Każdy, tak wydający rozkazy jak i żołnierz, powinien być wiernym i lojalnym wobec
Szlachetnej Rady, jej wysokiego autorytetu i być wiernym i posłusznym wspólnemu
miastu, wraz z szacunkiem należnym każdemu. I co Wysoka Rada nakaże wspólnemu
miastu albo rozkaże wyższym i niższym oficerom, wykonywać to jak najlepiej potrafi,
zwłaszcza w obliczu wroga, pod najwyższymi karami na ciele i życiu.

=====

§ KRÓTKIE ĆWICZENIE A
Zmień nazwę „Output” na „Response” w części listingu, która zaczyna się od wiersza zawierającego „Point out left kidney.” i trwa do końca listingu. Resztę pozostaw bez zmian i podaj tylko tę część.

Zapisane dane
=====

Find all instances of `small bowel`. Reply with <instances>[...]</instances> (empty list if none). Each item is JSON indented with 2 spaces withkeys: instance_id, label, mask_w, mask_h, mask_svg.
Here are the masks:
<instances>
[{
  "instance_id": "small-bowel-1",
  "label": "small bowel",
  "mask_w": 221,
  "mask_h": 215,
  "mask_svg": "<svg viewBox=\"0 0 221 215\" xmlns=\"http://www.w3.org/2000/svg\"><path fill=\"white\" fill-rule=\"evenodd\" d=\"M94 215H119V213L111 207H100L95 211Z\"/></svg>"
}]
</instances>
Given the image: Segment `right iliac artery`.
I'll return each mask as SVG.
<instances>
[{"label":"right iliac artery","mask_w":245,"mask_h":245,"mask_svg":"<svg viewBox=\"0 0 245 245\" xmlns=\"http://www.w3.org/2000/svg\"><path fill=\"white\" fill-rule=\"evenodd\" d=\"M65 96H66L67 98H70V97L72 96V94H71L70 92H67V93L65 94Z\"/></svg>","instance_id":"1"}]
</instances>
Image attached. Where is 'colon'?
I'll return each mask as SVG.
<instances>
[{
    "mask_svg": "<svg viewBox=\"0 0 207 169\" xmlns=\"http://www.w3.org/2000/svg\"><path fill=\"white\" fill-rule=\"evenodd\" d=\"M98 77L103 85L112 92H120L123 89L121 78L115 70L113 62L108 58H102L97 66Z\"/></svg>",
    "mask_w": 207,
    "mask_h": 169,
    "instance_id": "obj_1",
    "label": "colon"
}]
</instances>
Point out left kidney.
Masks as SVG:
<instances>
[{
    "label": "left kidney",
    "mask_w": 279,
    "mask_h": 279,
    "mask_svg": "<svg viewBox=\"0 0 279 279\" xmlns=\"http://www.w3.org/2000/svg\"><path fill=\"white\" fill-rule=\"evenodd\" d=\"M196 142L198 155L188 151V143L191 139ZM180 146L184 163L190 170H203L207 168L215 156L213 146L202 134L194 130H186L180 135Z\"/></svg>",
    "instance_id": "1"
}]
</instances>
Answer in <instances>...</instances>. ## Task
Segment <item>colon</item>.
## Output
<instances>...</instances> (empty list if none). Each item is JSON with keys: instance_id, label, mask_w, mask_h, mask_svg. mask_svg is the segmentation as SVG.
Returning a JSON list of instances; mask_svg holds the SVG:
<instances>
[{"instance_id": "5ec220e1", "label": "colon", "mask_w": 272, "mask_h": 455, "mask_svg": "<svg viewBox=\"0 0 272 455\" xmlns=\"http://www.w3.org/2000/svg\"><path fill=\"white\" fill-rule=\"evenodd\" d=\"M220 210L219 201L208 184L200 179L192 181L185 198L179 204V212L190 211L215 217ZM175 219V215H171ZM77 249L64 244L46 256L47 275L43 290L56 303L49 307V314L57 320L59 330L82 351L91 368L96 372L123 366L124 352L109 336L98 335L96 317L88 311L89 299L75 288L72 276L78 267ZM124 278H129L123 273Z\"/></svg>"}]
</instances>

=====

§ KRÓTKIE ĆWICZENIE B
Wobec kogo, według tekstu źródłowego, każdy powinien być wierny i lojalny?

§ OSTATECZNA ODPOWIEDŹ A
Point out left kidney.
Masks as SVG:
<instances>
[{
    "label": "left kidney",
    "mask_w": 279,
    "mask_h": 279,
    "mask_svg": "<svg viewBox=\"0 0 279 279\" xmlns=\"http://www.w3.org/2000/svg\"><path fill=\"white\" fill-rule=\"evenodd\" d=\"M196 142L198 155L188 151V143L191 139ZM180 146L184 163L190 170H203L207 168L215 156L213 146L202 134L194 130H186L180 135Z\"/></svg>",
    "instance_id": "1"
}]
</instances>
Answer in <instances>...</instances>. ## Task
Segment <item>colon</item>.
## Response
<instances>...</instances> (empty list if none). Each item is JSON with keys: instance_id, label, mask_w, mask_h, mask_svg. mask_svg is the segmentation as SVG.
Returning a JSON list of instances; mask_svg holds the SVG:
<instances>
[{"instance_id": "5ec220e1", "label": "colon", "mask_w": 272, "mask_h": 455, "mask_svg": "<svg viewBox=\"0 0 272 455\" xmlns=\"http://www.w3.org/2000/svg\"><path fill=\"white\" fill-rule=\"evenodd\" d=\"M220 210L219 201L208 184L200 179L192 181L185 198L179 204V212L190 211L215 217ZM175 219V215H171ZM77 249L64 244L46 256L47 275L43 290L56 303L49 307V314L57 320L59 330L82 351L91 368L96 372L123 366L124 352L109 336L98 335L96 317L88 311L89 299L75 288L72 276L78 267ZM124 278H129L123 273Z\"/></svg>"}]
</instances>

§ OSTATECZNA ODPOWIEDŹ B
Wobec Szlachetnej Rady i jej wysokiego autorytetu.